Book Review: The Education of a Value Investor by Guy Spier

I just finished reading Guy Spier's The Education of a Value Investor. Guy is a well-known value investor who runs the Aquamarine Funds and is based out of Zurich. He has been educated at some of the most renowned educational institutions like Oxford and Harvard Business School. In his book he goes over his career as an investor and money manager and shares his wisdom. 

This is not a how-to book. It has very little in terms of the author's investment process. He does not even talk much about his stock picks and the rationale behind investing in them. As the subtitle in the name of the book suggests, this book truly ties to capture the author's quest for wisdom, enlightenment and through them, wealth. This book is more about getting wiser through self-reflection than about investing.

The book starts with his joining a Wall Street investment banking company D H Blair. His disillusionment with his education starts then. He starts to question the efficacy of an education which cannot help him make the right choices in life. He starts to hate his job and sometime during this period discovers Warren Buffett through a book (Buffett: The Making of an American Capitalist by Roger Lowenstein). This opens up a new world for him. A world of ethical living and value investing. He then goes ahead and makes dramatic lifestyle changes to "bring in Buffett into his life". 

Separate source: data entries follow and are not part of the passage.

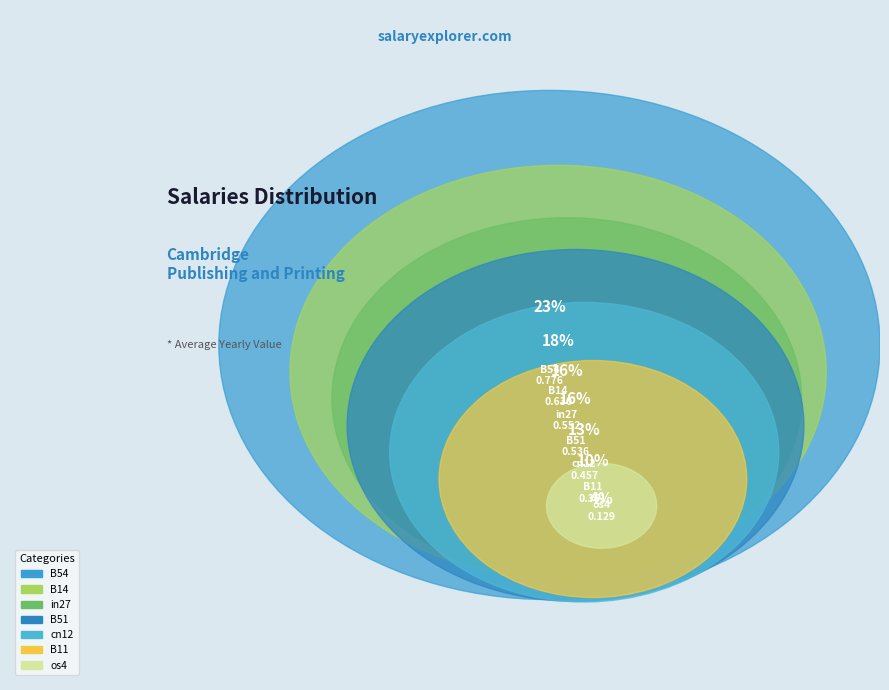

Is in27 the majority of the pie?

No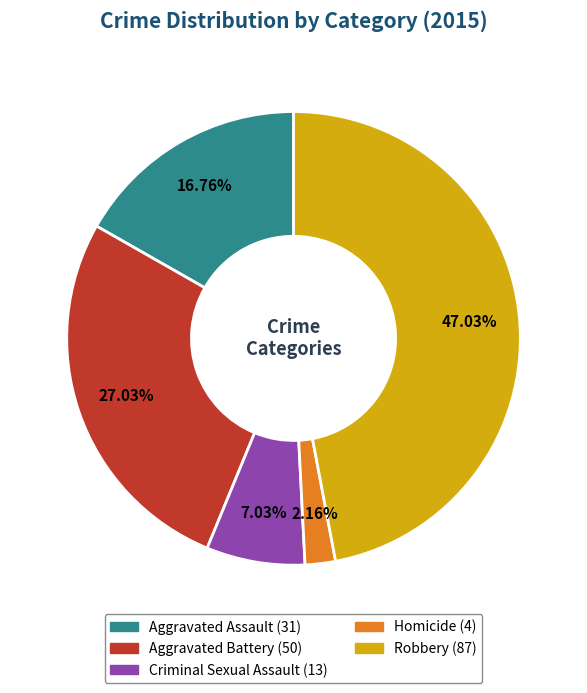

To the nearest percent, what is the combined percentage of Homicide and Aggravated Battery?

29%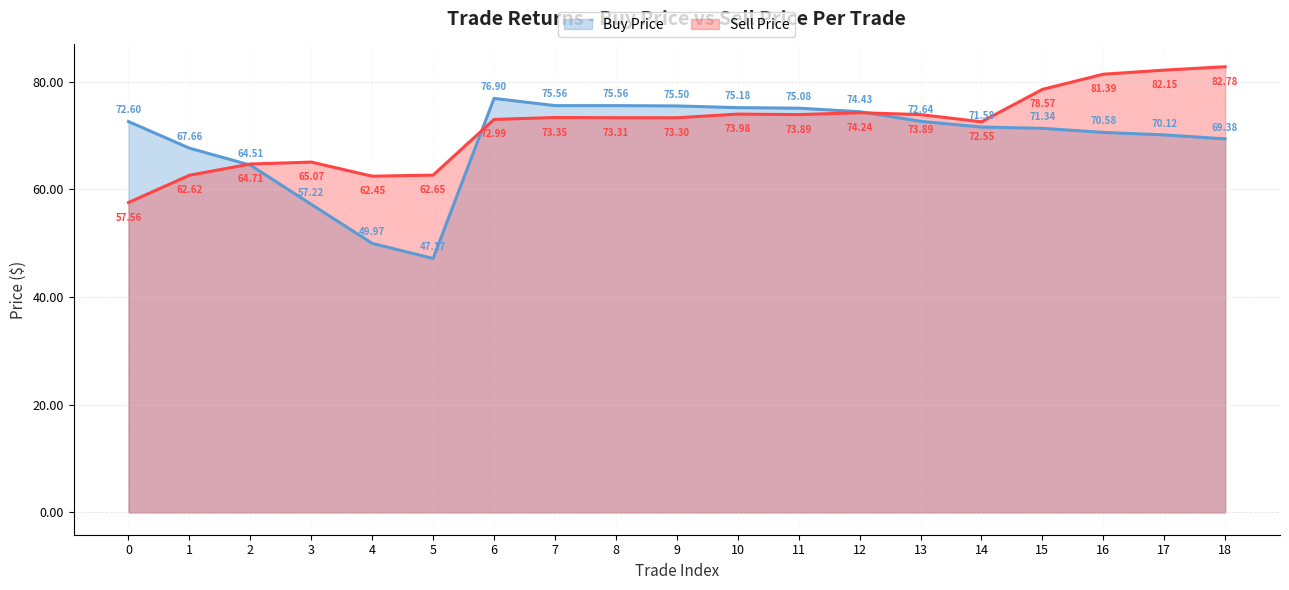

What is the difference between the maximum and second lowest values in the Sell Price series?

20.3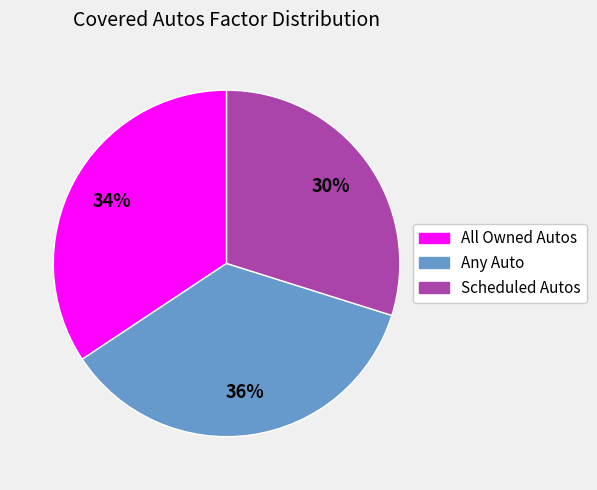

To the nearest percent, what portion does Scheduled Autos represent?

30%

During this period, he met Mohnish Pabrai, an event which again transformed and changed the course of his life. They developed a deep bond of friendship which amongst other things led them to jointly bid for a charity lunch with Buffett.

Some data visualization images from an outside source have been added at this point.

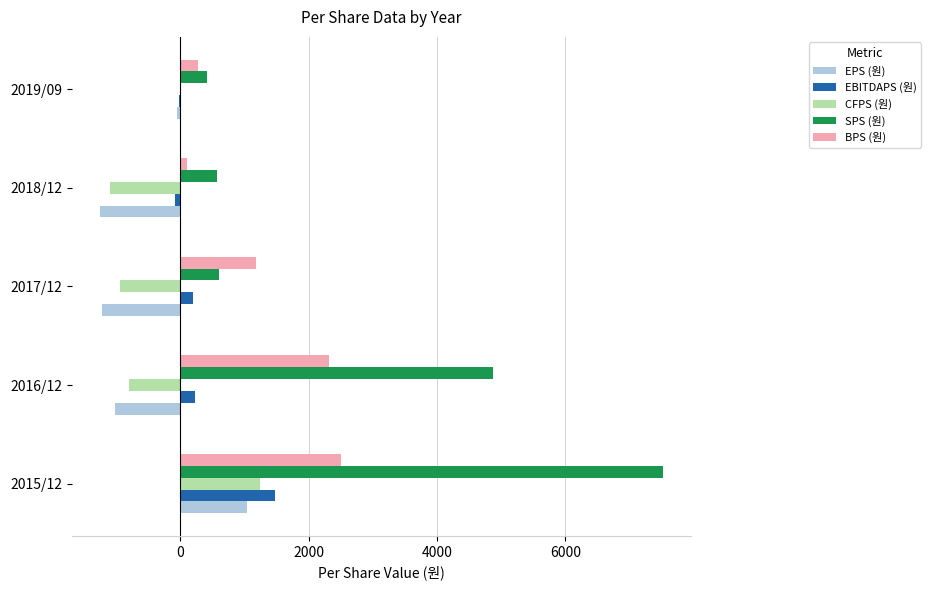

Count the number of data series in this chart.

5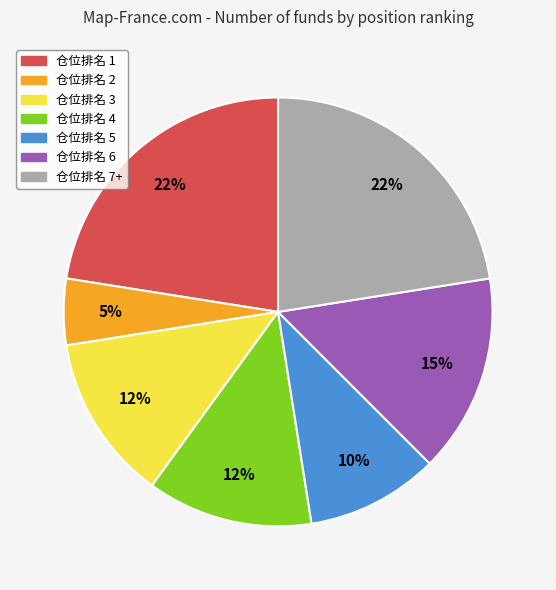

How many segments does this pie chart have?

7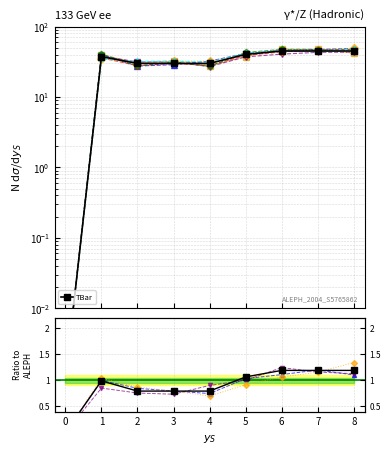

True or false: TBar and Ratio to ALEPH intersect in this chart.

False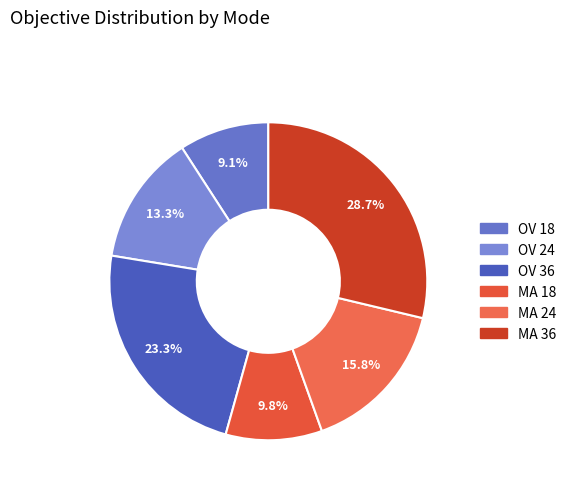

To the nearest percent, what is the difference between the largest and smallest slice percentages?

20%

The book chronicles multiple things that he did to lead a life that was congruent to his beliefs. He moved away from the competitive madness of New York and settled in Zurich, stopped subscribing to his Bloomberg terminal. He started writing thank you notes to people everyday and other such things.

The book is fascinatingly intimate and authentic. Spier talks about his thought processes, his doubts, his shortcomings very openly. This is what drew me to the book. I could identify myself personally with a lot of it. I had, and continue to have similar questions, doubts and dilemmas, both in my life and in investing.

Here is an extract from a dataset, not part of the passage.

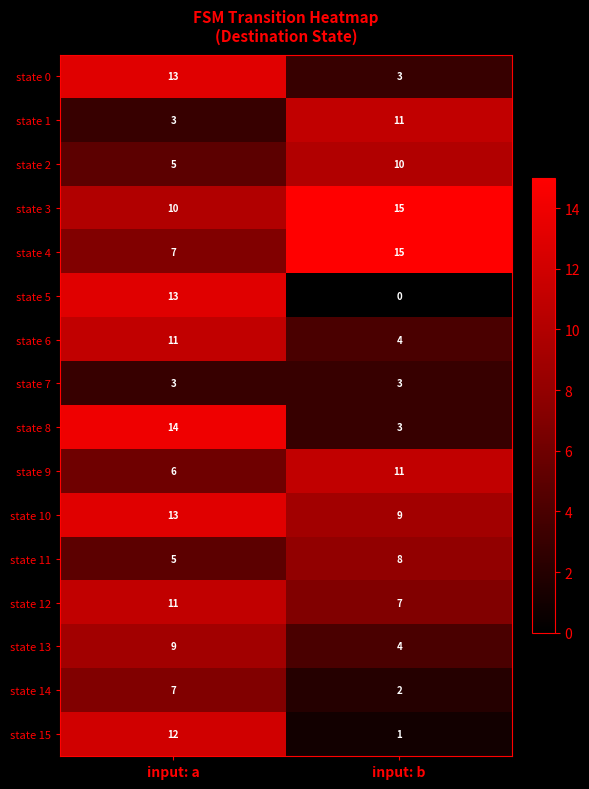

What is the greatest value displayed?

15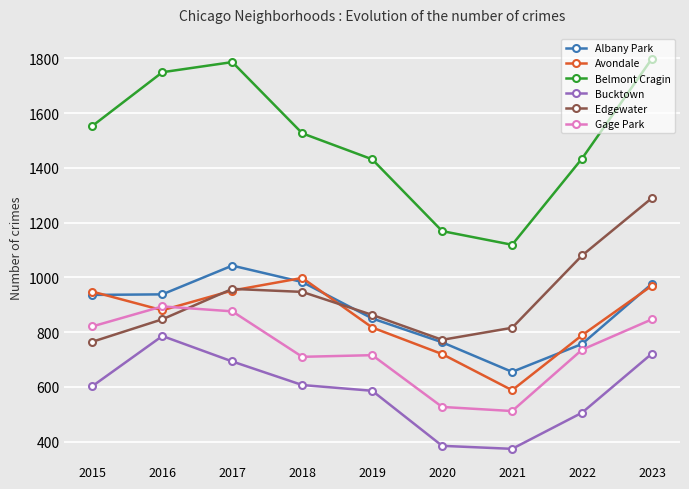

What is the value of the Gage Park point at the 9th from the left?

847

My biggest takeaway from the book is that it seeded the thought of transforming my life, one step at a time, by making small changes which can compound over a long time, by surrounding myself with the people I like, admire and respect, caring for people and doing small things everyday to help others and most importantly, setting up myself in an ecosystem which suits my inner self and helps me to lead a life congruent to my core beliefs. Just for this, this book is a must read.